The country’s inflation rate, a measure of the general price level which has been in double digits since 2016, rose to 28.92 percent in December from 28.20 percent in the previous month.

In the third quarter of last year, foreign investments into Nigeria dropped to $654.7 million, the lowest level since the NBS started collating the data in 2013.

Read also: Nigeria’s debt burden: Soaring repayment amid dysfunctional education, health sectors

Lawmakers approved in December the request for the securitisation of the N7.3 trillion owed by the federal government to the CBN. This will push the country’s public debt stock to at least N95.2 trillion.

A recent report by PwC Nigeria said Nigeria’s rising debt service cost may affect the country’s debt servicing ability, credit rating outlook and borrowing cost.

The professional services firm projected that debt service could rise from N8.25 trillion in 2024 to N9.3 trillion in 2025 and to N11.1 trillion in 2026.

“With a high debt servicing to revenue ratio, the government aims to increase domestic debt in 2024 to meet its deficit funding requirements,” it said.

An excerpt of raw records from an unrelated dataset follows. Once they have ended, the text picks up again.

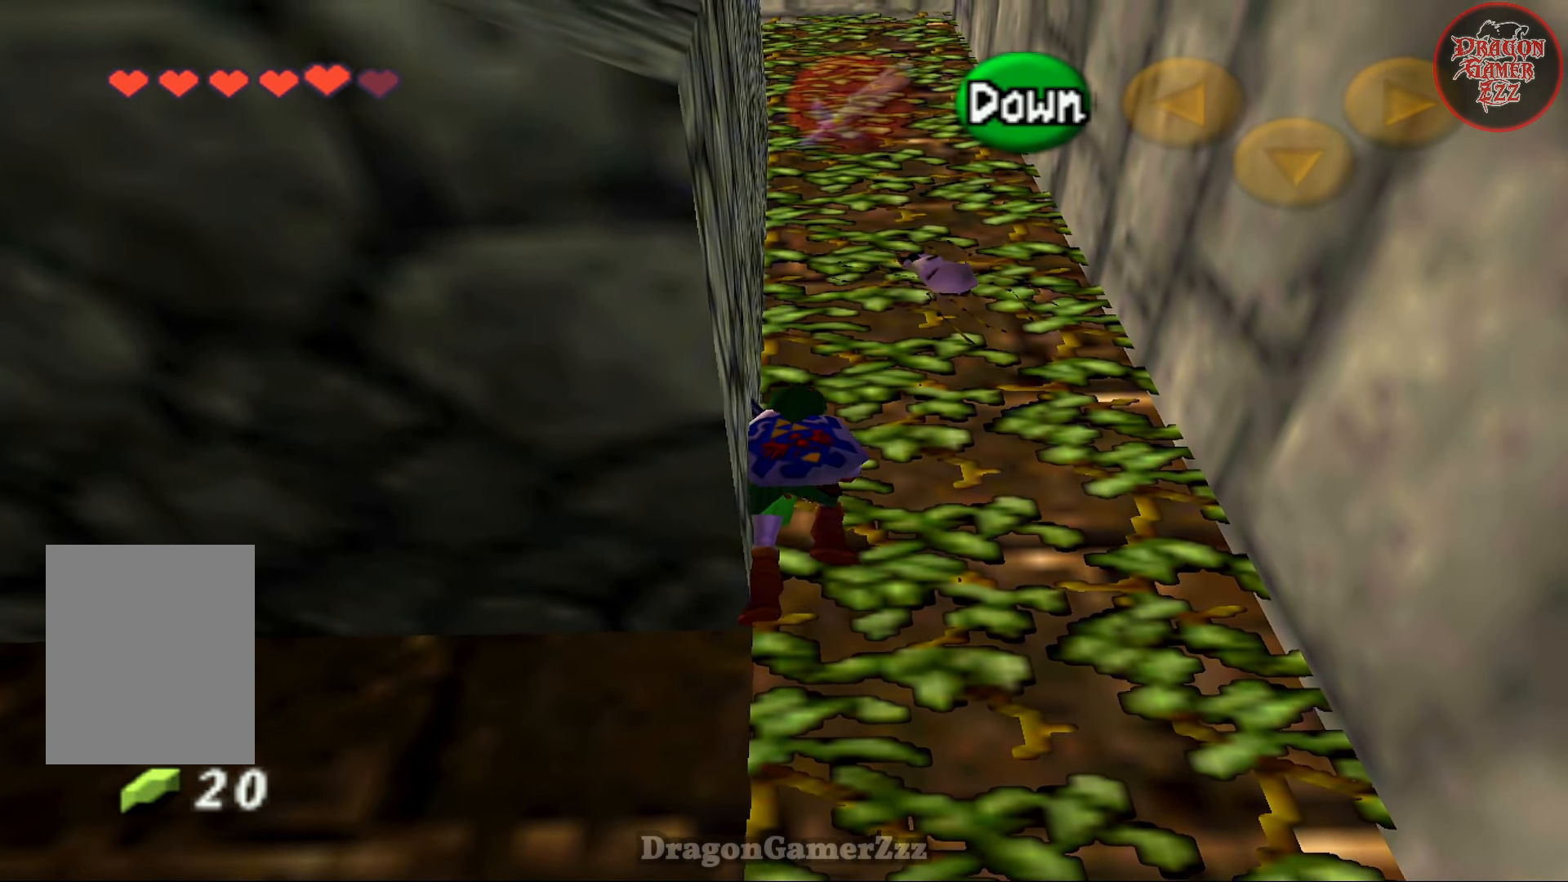
{"buttons": [], "left_stick": "center", "events": [[117, "left_stick", "center"]]}
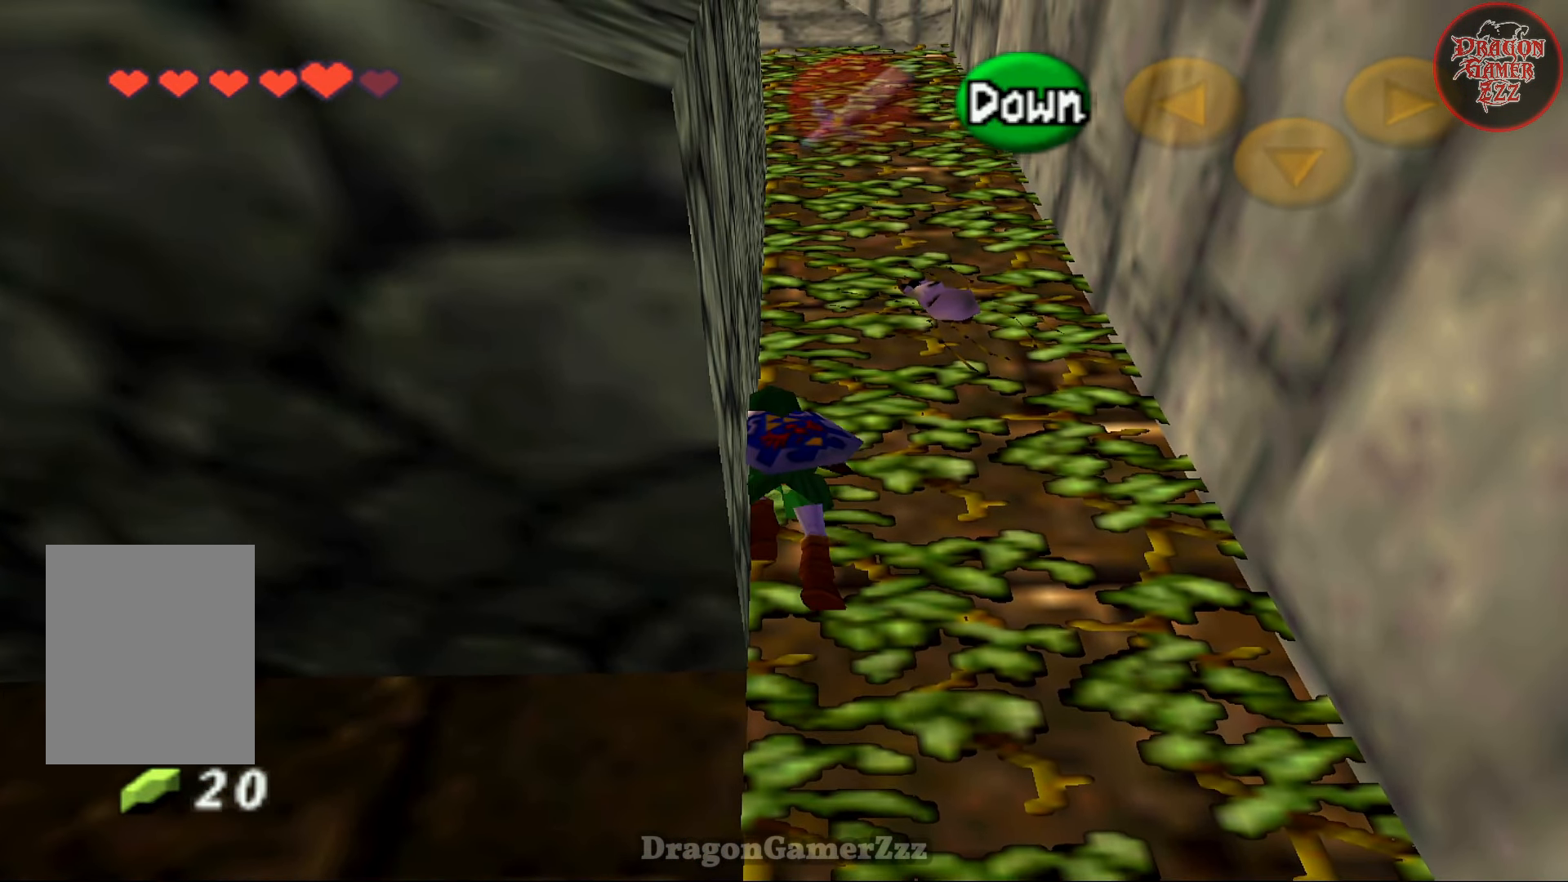
{"buttons": [], "left_stick": "center", "events": []}
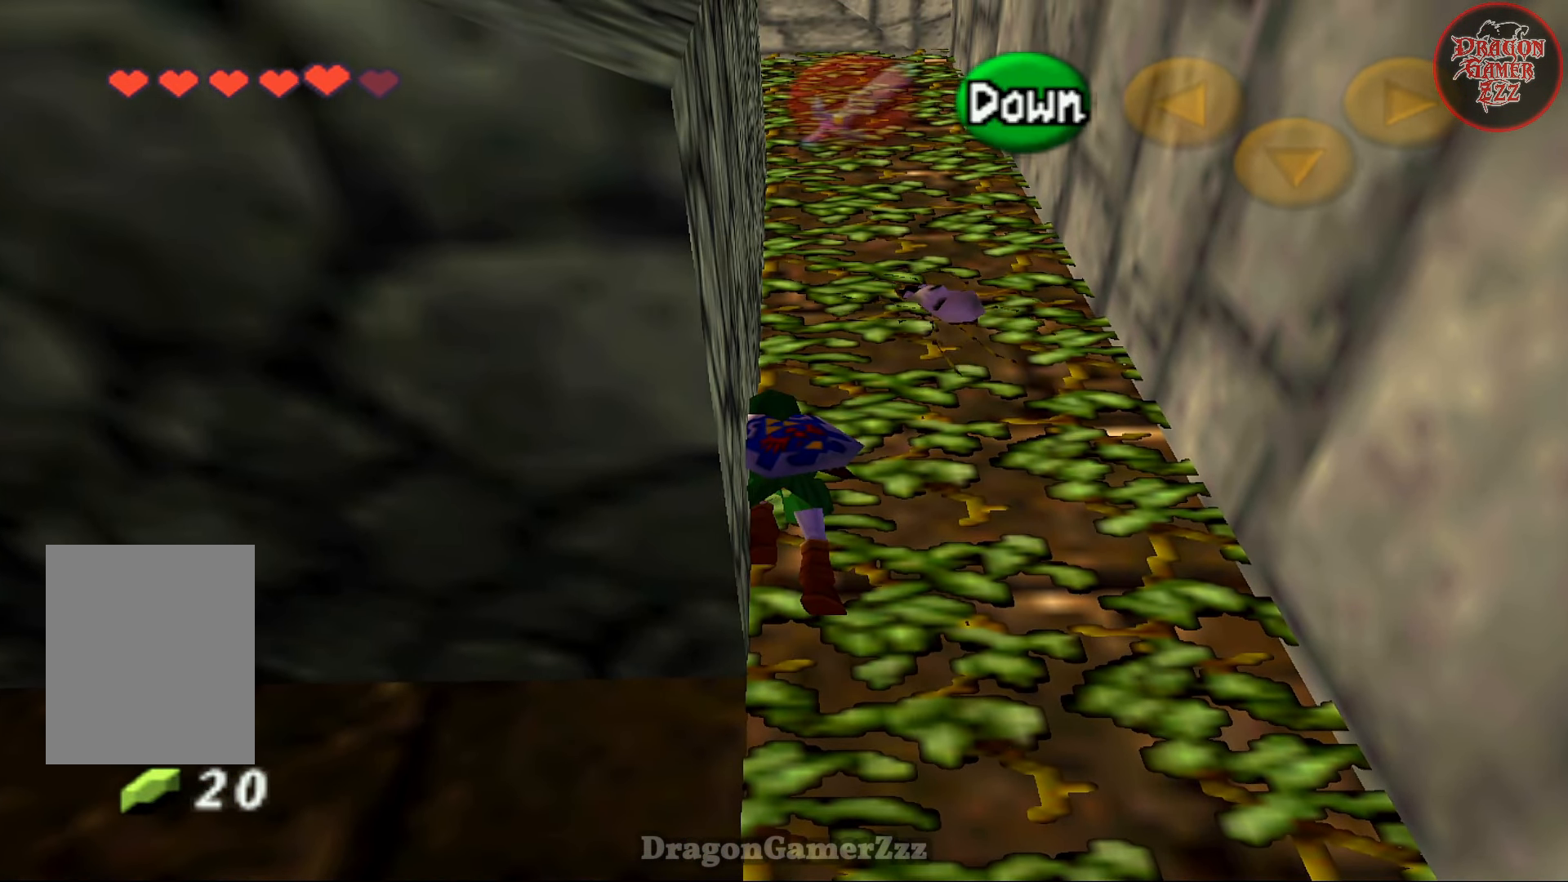
{"buttons": [], "left_stick": "up", "events": [[417, "left_stick", "up"]]}
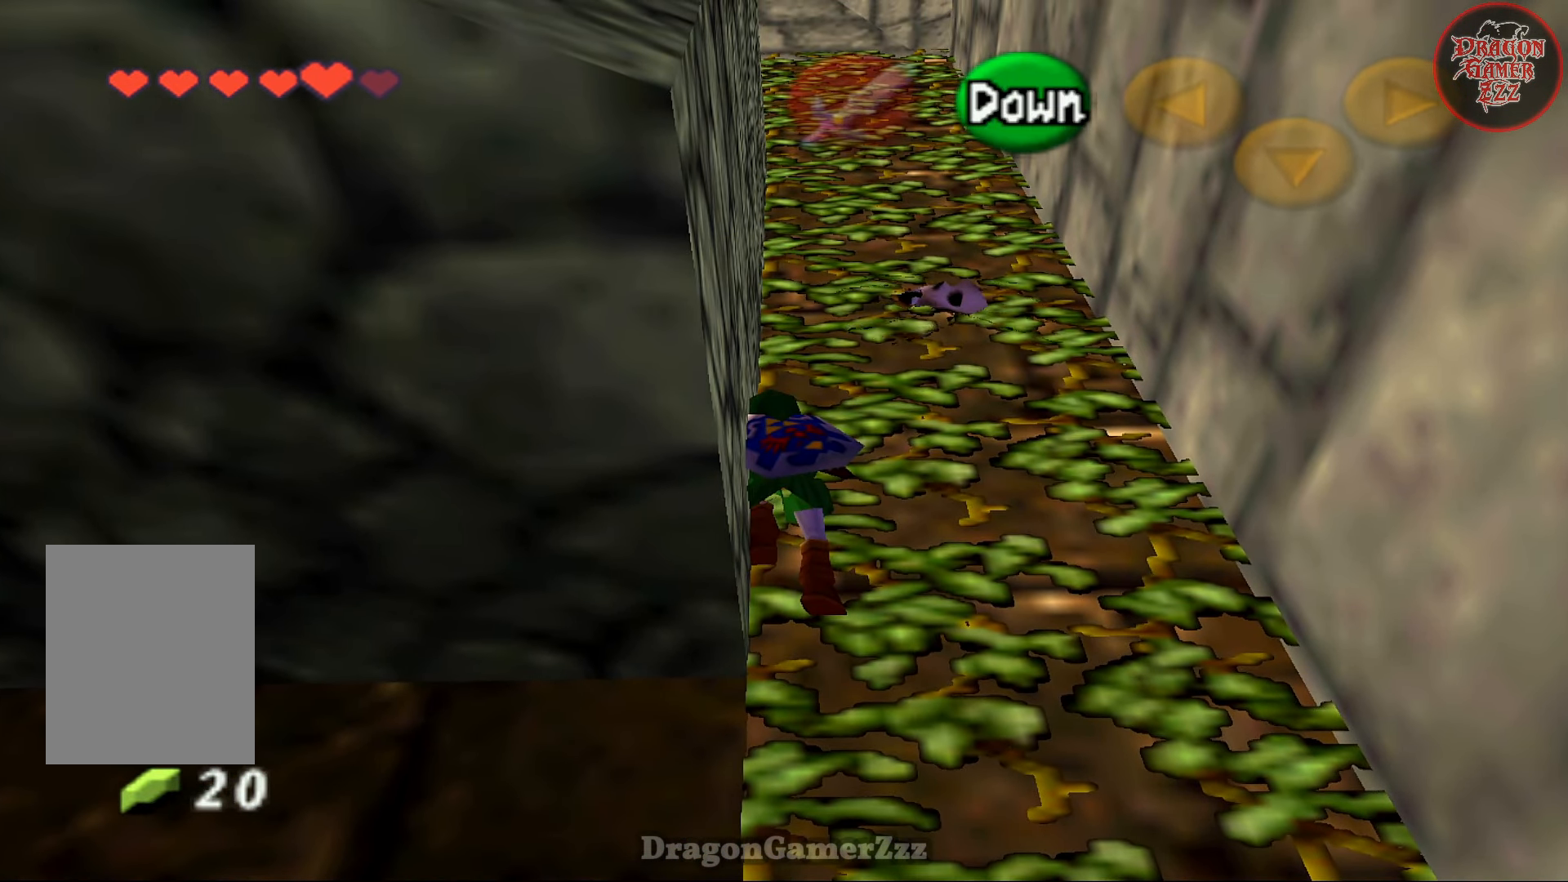
{"buttons": [], "left_stick": "center", "events": [[117, "left_stick", "center"]]}
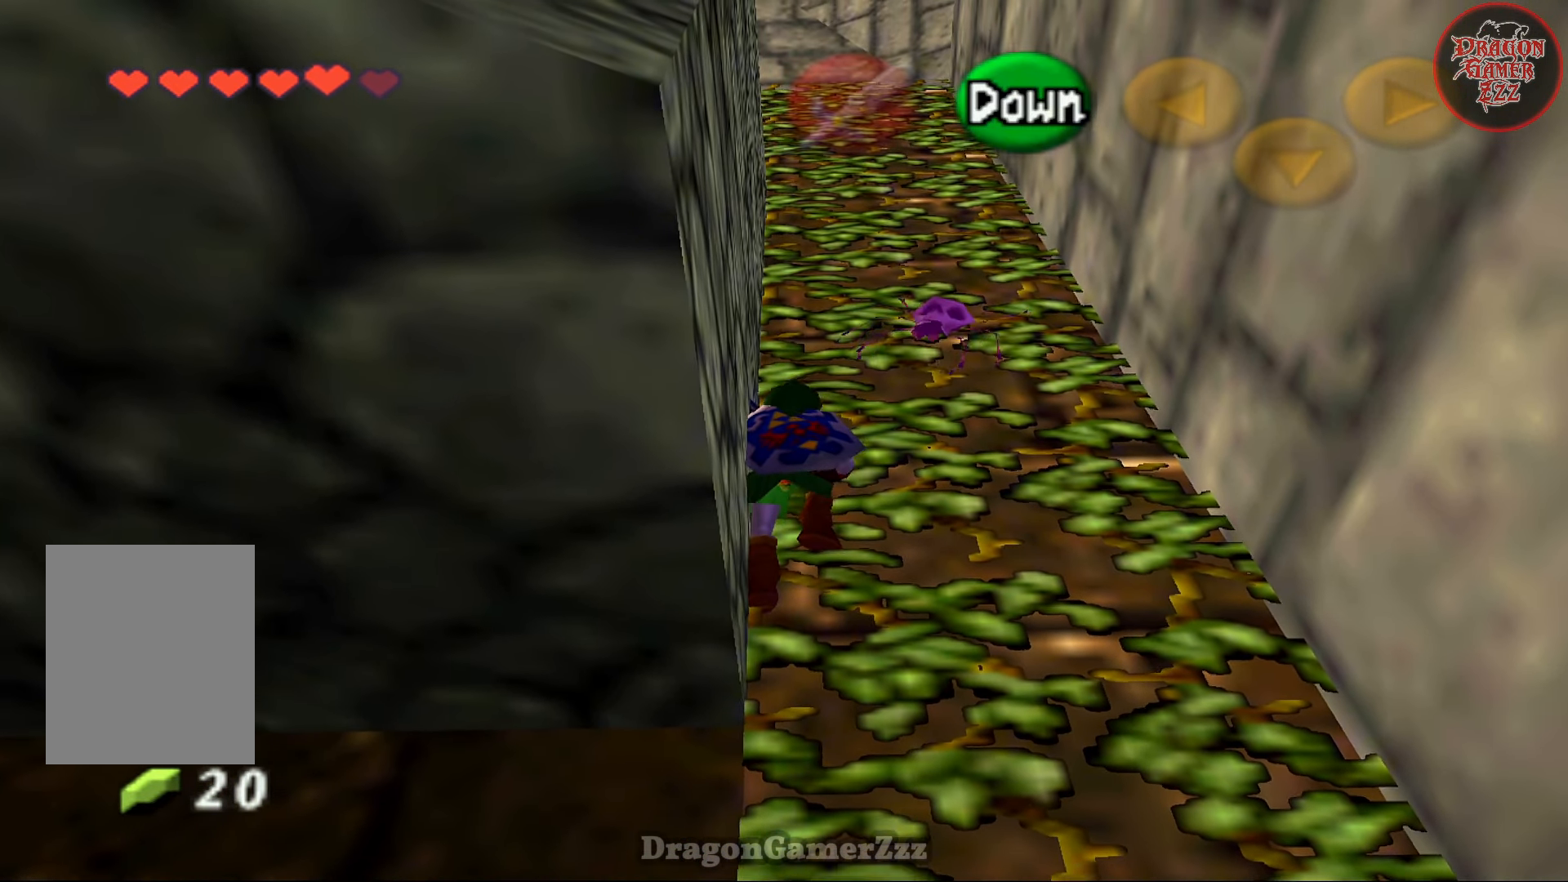
{"buttons": [], "left_stick": "center", "events": []}
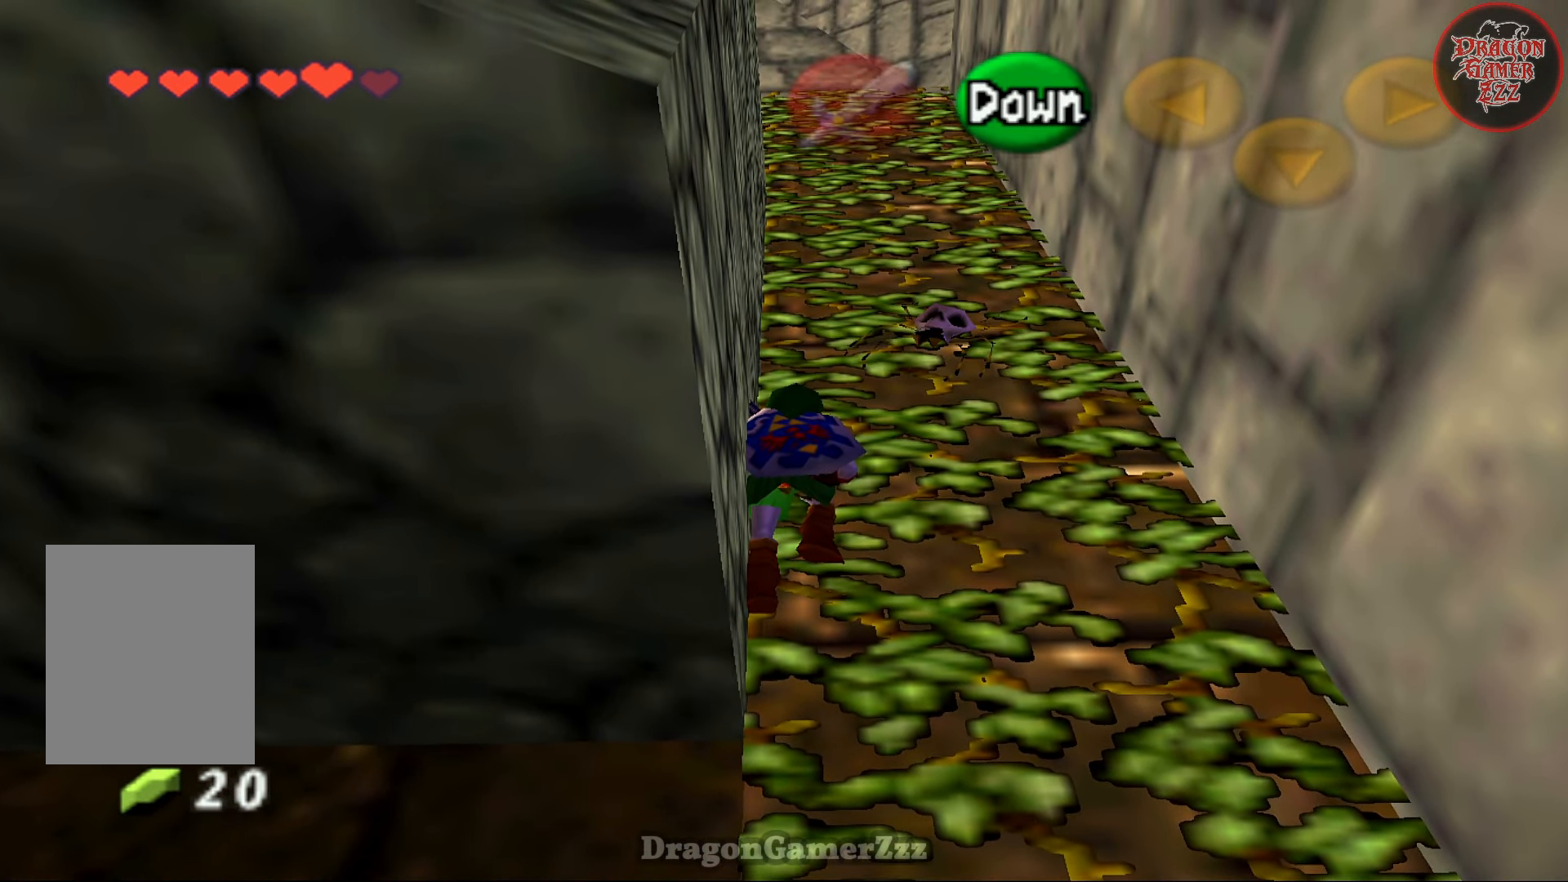
{"buttons": [], "left_stick": "center", "events": [[217, "left_stick", "up"], [367, "left_stick", "center"]]}
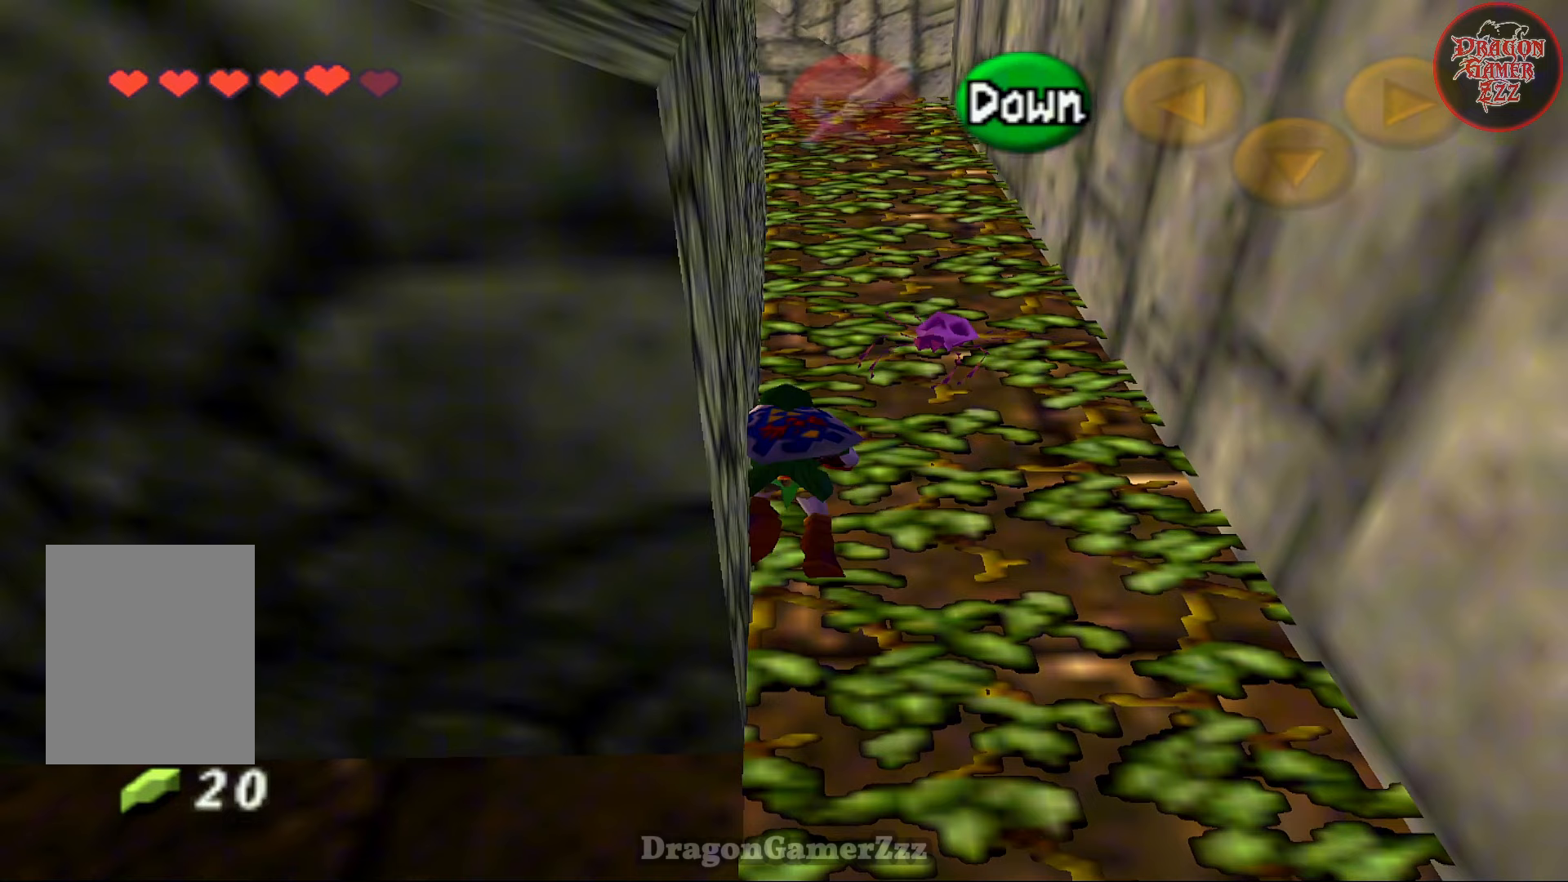
{"buttons": [], "left_stick": "center", "events": []}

It said the shift towards more domestic borrowing could impact the private sector, as government credit constituted 37 percent of net domestic credit, which saw a 28 percent increase from January to September 2023.

“Additionally, Nigeria grapples with a low domestic credit-to-GDP ratio of 12 percent in the first quarter of 2023, lagging behind countries like South Africa, Egypt, and Morocco.”